These days you just have to open newspapers to see heart-breaking news of the people of India struggling to get even the most basic medical facilities. Mersal takes that thread and spins an action drama around it. Starting off in Paris, coming to Chennai, taking a detour to the colourful lands of Punjab and winding back to Tamil Nadu – Mersal is a whirlwind ride that does not let you drop you guard till the final scene is done.
Four men are missing, we don’t know why, nor does the police. But, the man who can execute such a deft crime leaves behind an easy trail for the police to reach him. Strange, isn’t it!! What could be his intention? Atlee chooses to tell his story in the form of dots that join towards the end to form a rather, if not completely coherent, narrative. We are introduced to a Vijay who is a doctor, a man who practises medicine in way that it should ideally be, as a service. Popularly known as the ‘Anju roopa doctor’, he is the man who is accessible to the poor and the needy at any time of the day or night. His dream is to make India a place where medical facilities are not a privilege of the rich. To what extent does he go to make his dream come true? Can he do this the Gandhian way of peace and silent duty, or does he choose to eliminate those who stand in his way? Atlee strings this all together, brings in a poignant flashback that gives a personal touch to the plot and links it all up for the climax. The kicker in the plot comes very close to the interval block and the theatre erupts at the moment this twist is revealed – saying anything more would be a spoiler.
The screenplay of Mersal is choc-a-bloc with events with scene after scene not allowing you any time to think about the ‘whats’ and ‘whys’ of the plot. Atlee continues his signature style of colourful frames and rich visuals, much like the Shankar school of film making that he came from. Almost every frame, be it in Paris or on the streets of Chennai, look delightful much to the credit of debutant cinematographer GK Vishnu. This is the main strength of Mersal; the pace and the colourful screen do not let you think behind or ahead of what’s on screen. That pace, which is credit to the screenplay and editing, masks a whole lot of loopholes in the plot which will spring in your mind once you exit theatres and reflect back on what you saw.

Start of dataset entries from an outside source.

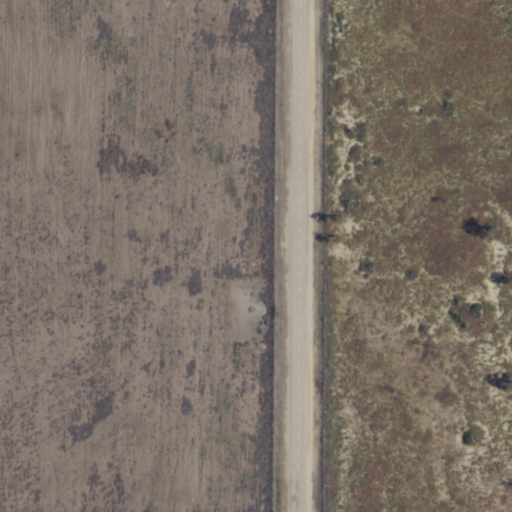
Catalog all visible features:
road: (295, 255)
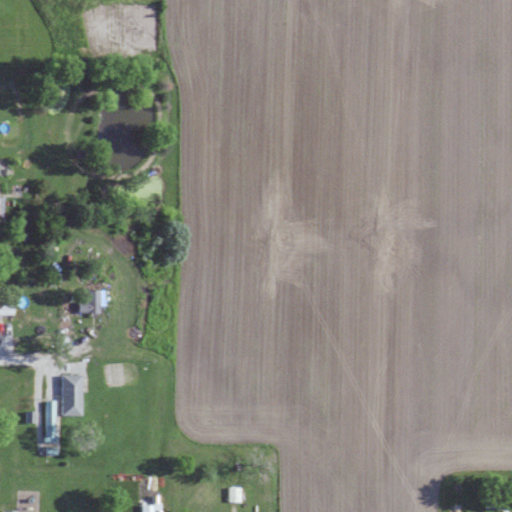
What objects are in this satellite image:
building: (0, 204)
building: (89, 302)
building: (5, 309)
road: (20, 355)
building: (68, 394)
building: (47, 418)
building: (144, 508)
building: (6, 510)
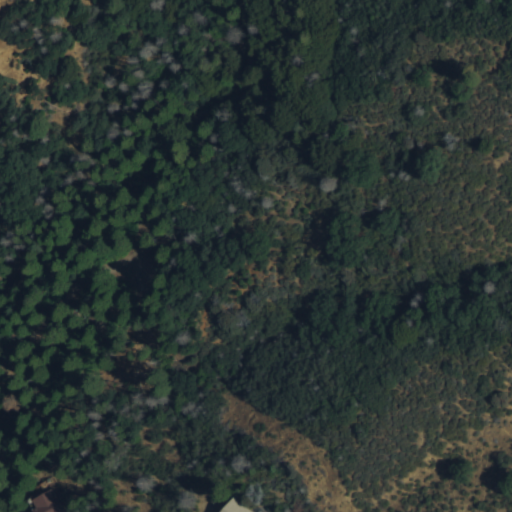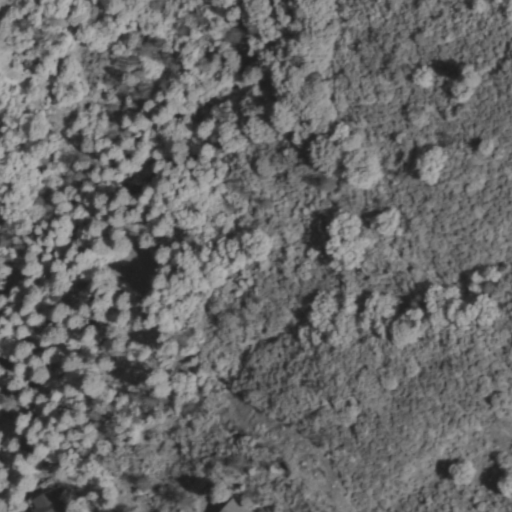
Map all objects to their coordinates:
road: (128, 222)
building: (45, 502)
building: (45, 502)
building: (233, 507)
building: (233, 507)
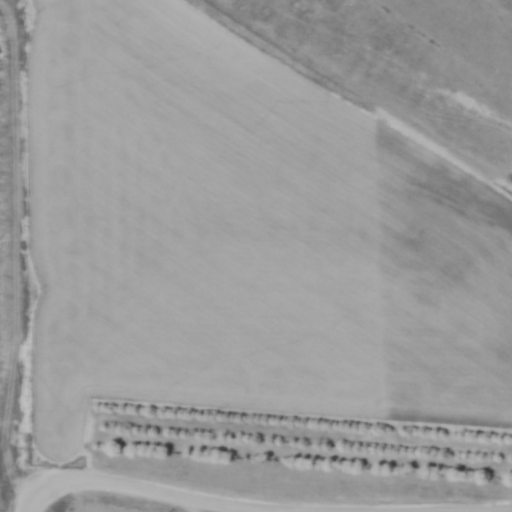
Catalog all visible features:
road: (264, 505)
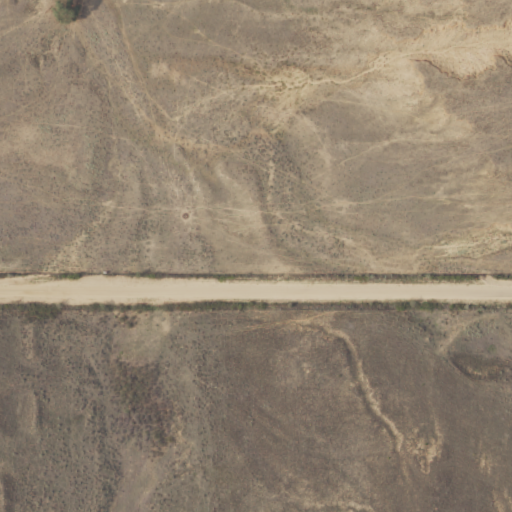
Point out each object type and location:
road: (256, 289)
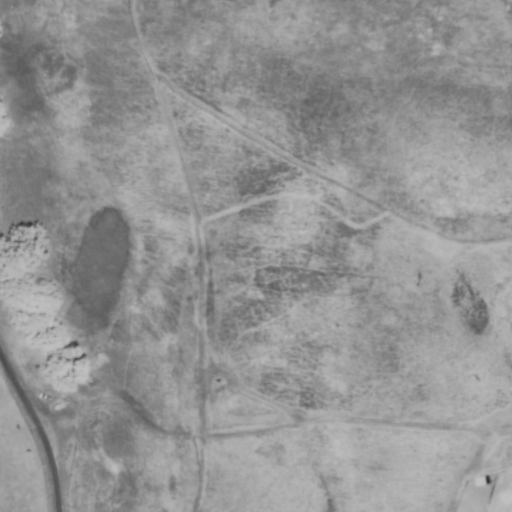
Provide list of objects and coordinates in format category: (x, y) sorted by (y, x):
road: (41, 425)
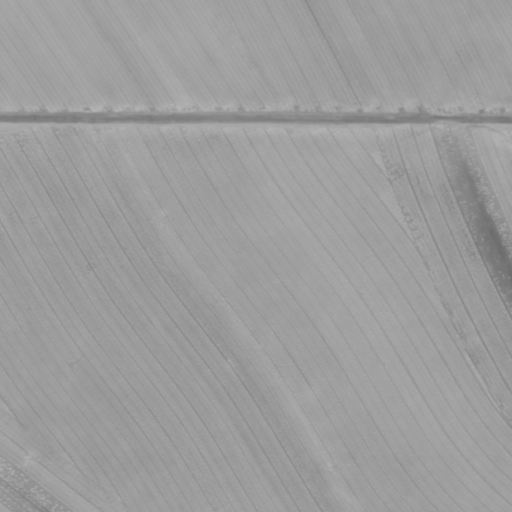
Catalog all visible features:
road: (256, 98)
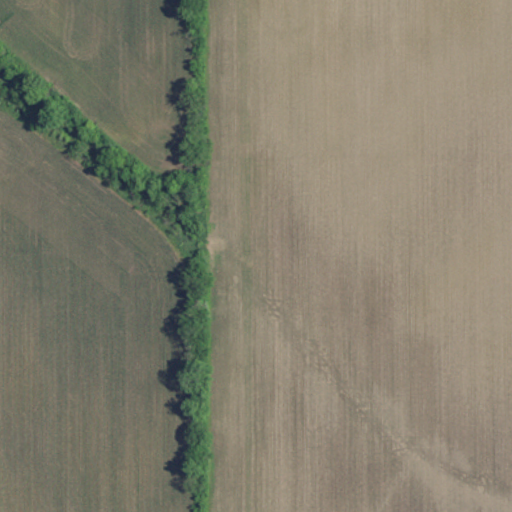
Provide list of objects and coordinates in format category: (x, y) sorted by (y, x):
crop: (115, 65)
crop: (365, 254)
crop: (89, 341)
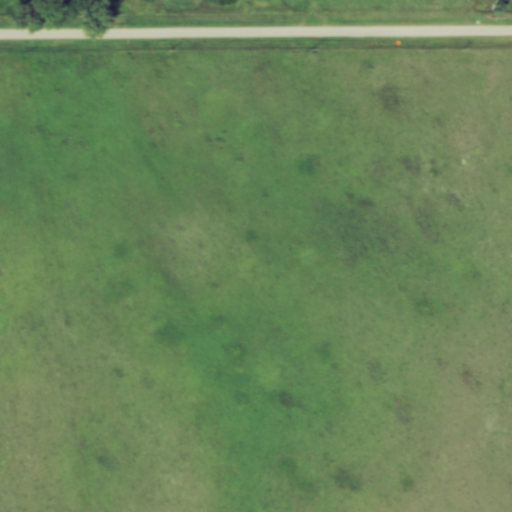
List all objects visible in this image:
road: (312, 17)
road: (255, 36)
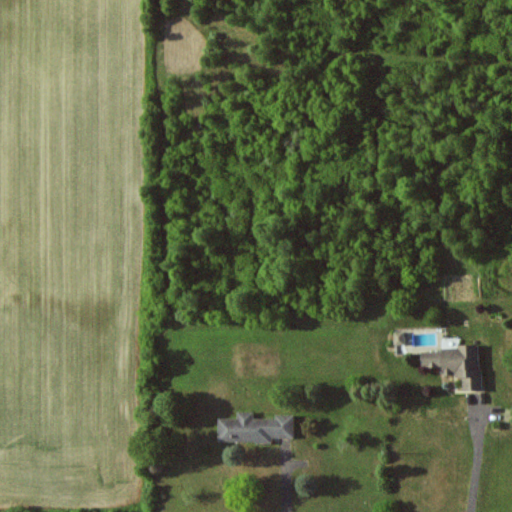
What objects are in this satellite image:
building: (404, 340)
building: (457, 364)
building: (255, 428)
road: (476, 458)
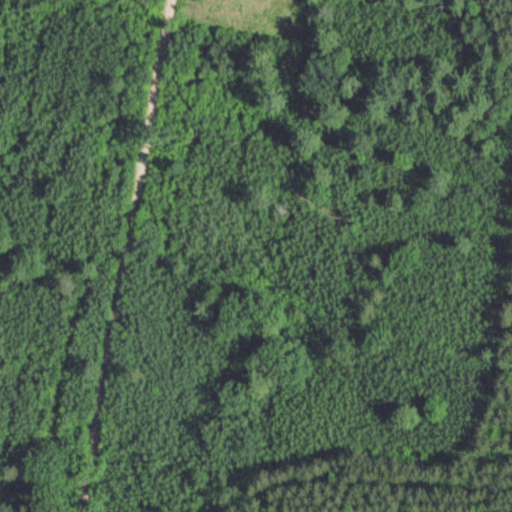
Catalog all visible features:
road: (106, 256)
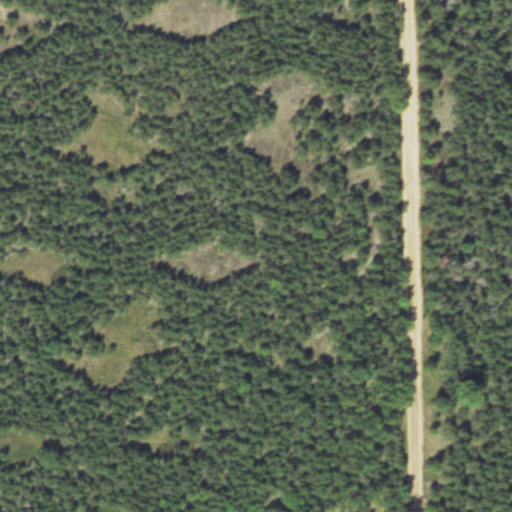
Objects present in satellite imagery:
road: (414, 256)
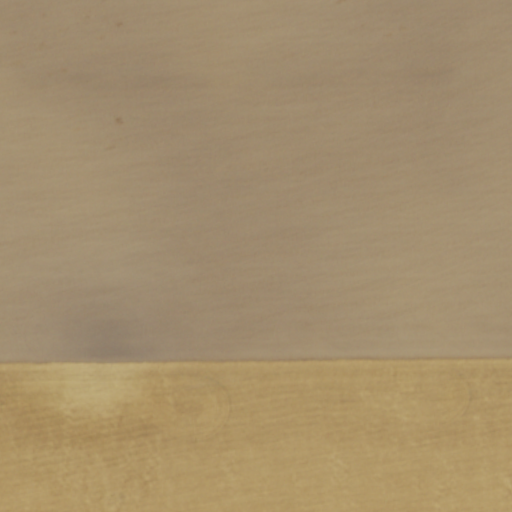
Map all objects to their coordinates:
crop: (256, 256)
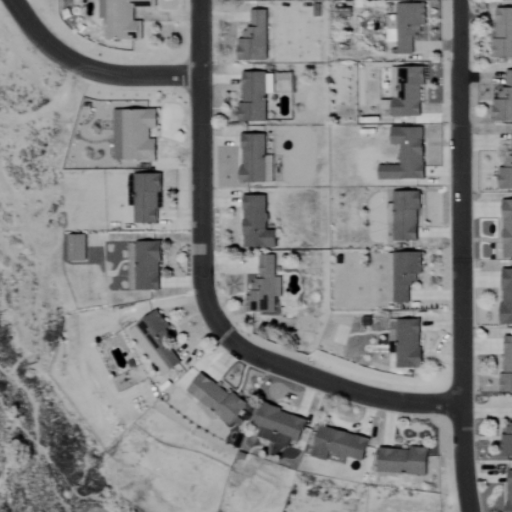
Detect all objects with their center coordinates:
building: (123, 18)
building: (409, 25)
building: (503, 32)
building: (254, 38)
road: (93, 66)
building: (408, 92)
building: (255, 96)
building: (504, 101)
building: (135, 134)
building: (407, 155)
building: (256, 159)
building: (506, 173)
building: (146, 197)
building: (406, 215)
building: (257, 223)
building: (77, 248)
road: (461, 256)
building: (145, 265)
building: (402, 275)
building: (262, 287)
road: (207, 296)
building: (506, 297)
building: (156, 342)
building: (409, 344)
building: (507, 363)
building: (218, 399)
building: (280, 426)
building: (507, 438)
building: (404, 460)
building: (510, 491)
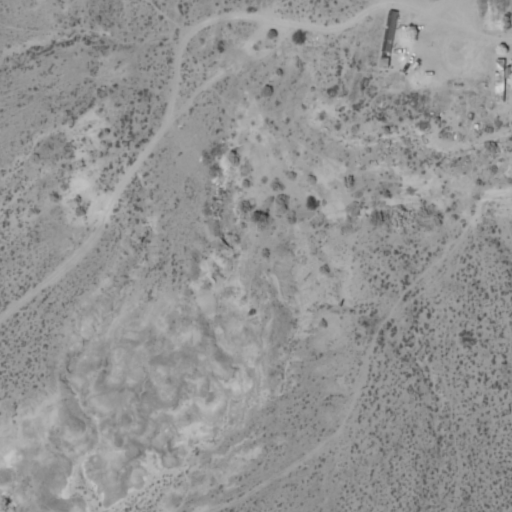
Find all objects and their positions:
road: (470, 33)
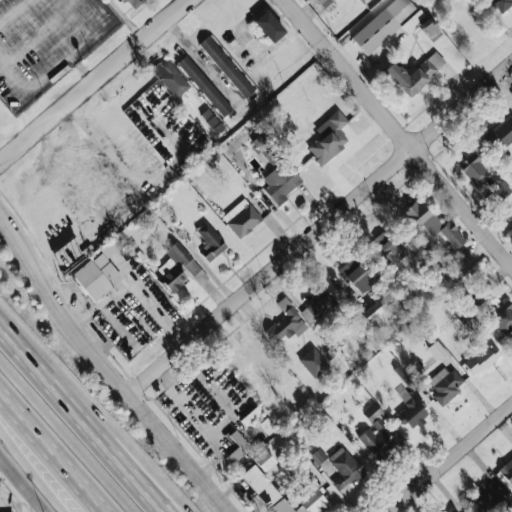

Thalapathy Vijay steals the show; which of course he was meant to do, in a way that only he can. The energy he brings on screen in the fights, dances and the interactions with the lady leads is something that can be watched over and over again, which brings us to the subject of lady leads. There are three of them and we wonder why at least two of them are there. Kajal Aggarwal and Samantha are leading names in multiple industries, and yet they have been given parts that are literally ‘blink and you miss’. The romance portions of these two ladies are as silly as they get. The first interaction between the hero and the heroine is followed immediately by a song on two occasions which further adds to the silliness of it all. The only lady who gets to do anything of note is Nithya Menen, surprisingly the lady who might lowest in the pecking order of heroines in this movie. She grabs her opportunity with elan and makes a statement that she can deliver (quite literally in this movie) the goods when it matters. The flashback portion in the 70s is easily one of the best passages of the movie with Vijay’s look and art work making quite an impact on screen. It is also this portion of the movie where SJ Suryah nails his role as antagonist – he is quite underwhelming in the other portions. One also wonders what Sathyaraj is doing in such an insignificant role; for God’s sake – he is Kattappa.
Music is not much of a factor in Mersal. Not to say that the songs are not great – Aalapporan is wonderful to watch on screen. But the other songs are placed at ungainly places in the script which takes away any merit they might have. One does suggest that anyone who wants to enjoy the songs chose a theatre that has a sound system that can do justice to Rahman’s complex layers of beats and sounds.
Mersal is bumper pack of events, no shortage of twists turns and surprises. There is a flashback that gives a family perspective to the revenge drama, there is a social message that resonates with the audience, there is a scheming villain (who suddenly seems to lose all his intelligence in the climax) – there is everything that you would want in a festival entertainer – even Vadivelu (though we would have a few more comic moments from him, we badly want him back full time on screen). Atlee continues with his rather absurd penchant for showing gruesome road accidents in slow motion – don’t know what pleasure he derives from that. But, there is not a single boring moment on screen, you are engaged throughout. Of course, there are logical loopholes in the plot that can be picked and pointed, but that is not what we do with festival entertainers; we just enjoy them. So go in and enjoy Mersal for what it is, a fast paced revenge drama that holds many twists. Forget the few inconsistencies in characterization, the few logical loopholes in the plot and poorly placed songs – it is still a jolly good Diwali entertainer.
Verdict: A colourful Diwali matthappu that keeps you smiling!